#### [EXERCISE BRIEF]
Tally the lines in the rows below that contain the string "family", matching case exactly, and reply with that number alone.

#### [EXTRACTED INFORMATION]
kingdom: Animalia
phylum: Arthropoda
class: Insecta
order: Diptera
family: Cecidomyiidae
* * *
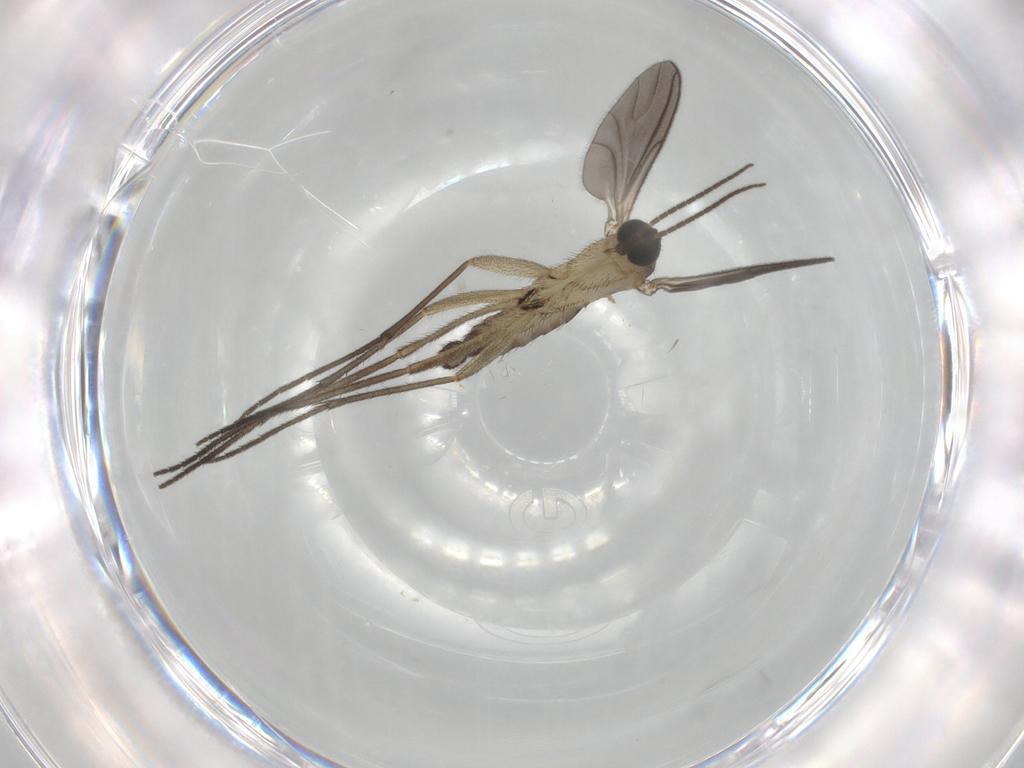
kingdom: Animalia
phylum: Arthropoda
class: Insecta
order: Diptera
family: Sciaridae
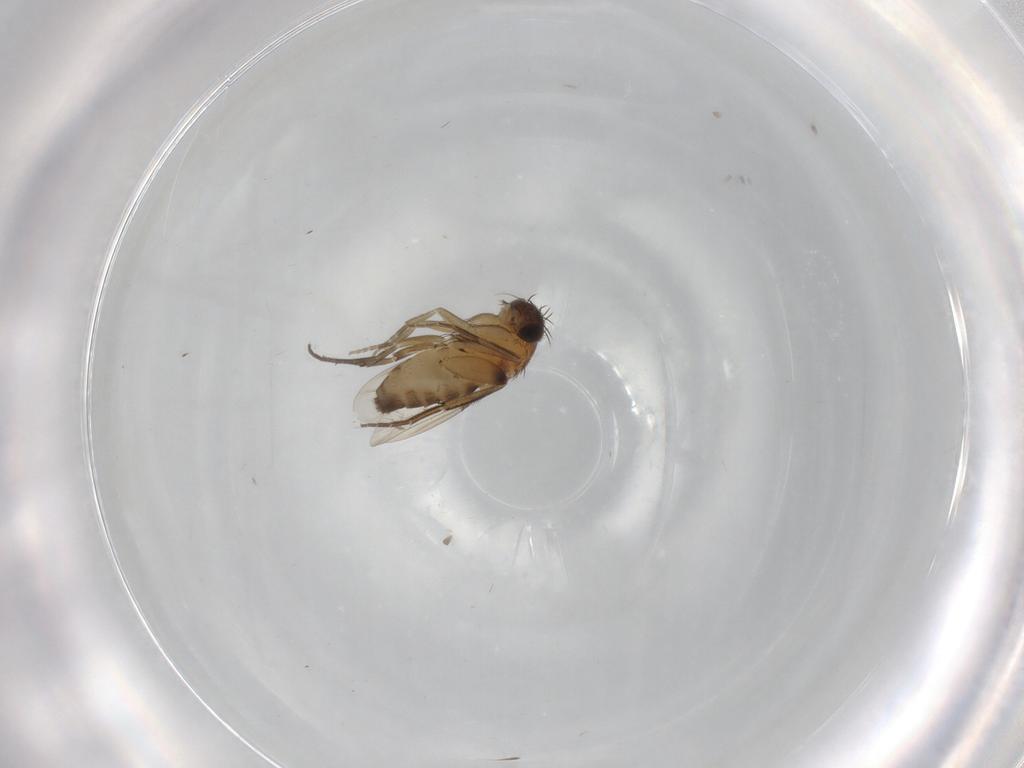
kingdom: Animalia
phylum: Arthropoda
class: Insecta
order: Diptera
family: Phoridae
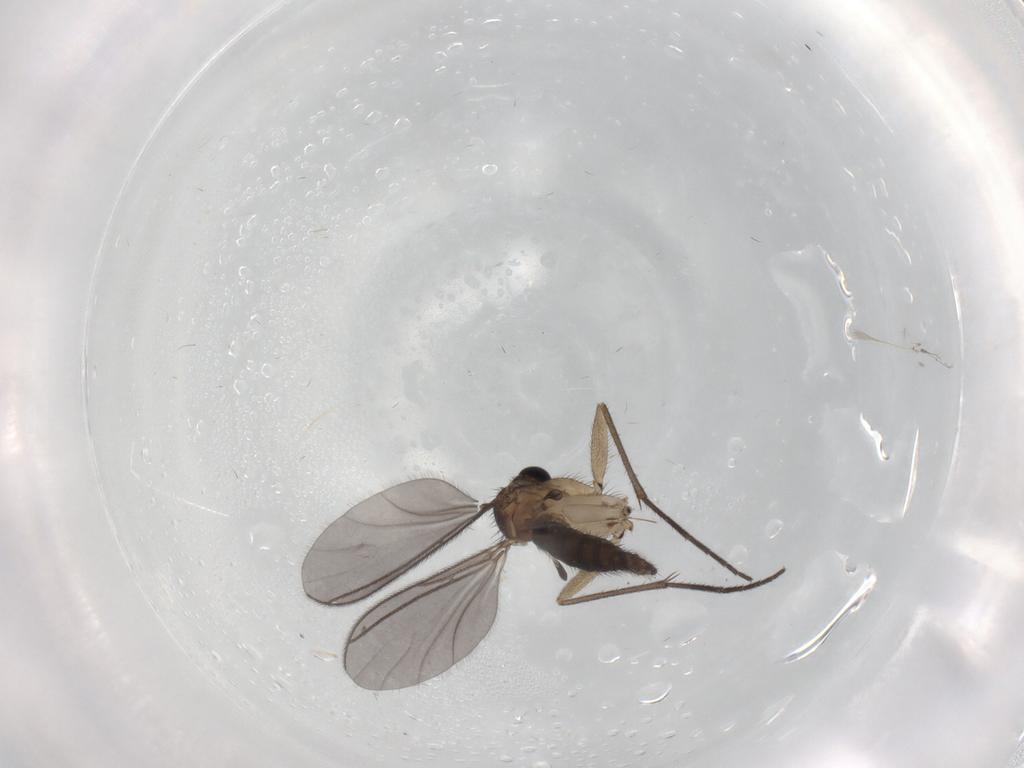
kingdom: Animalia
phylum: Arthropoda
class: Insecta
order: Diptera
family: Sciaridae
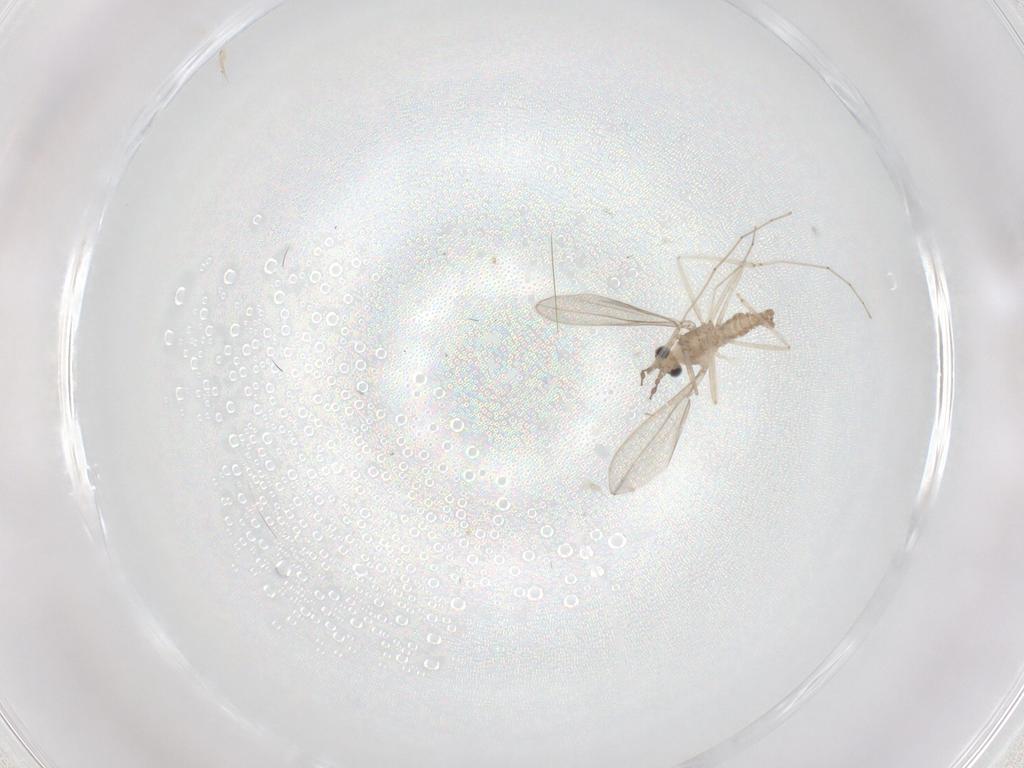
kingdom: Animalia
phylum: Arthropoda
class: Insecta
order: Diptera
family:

#### [CORRECT RESULT]
5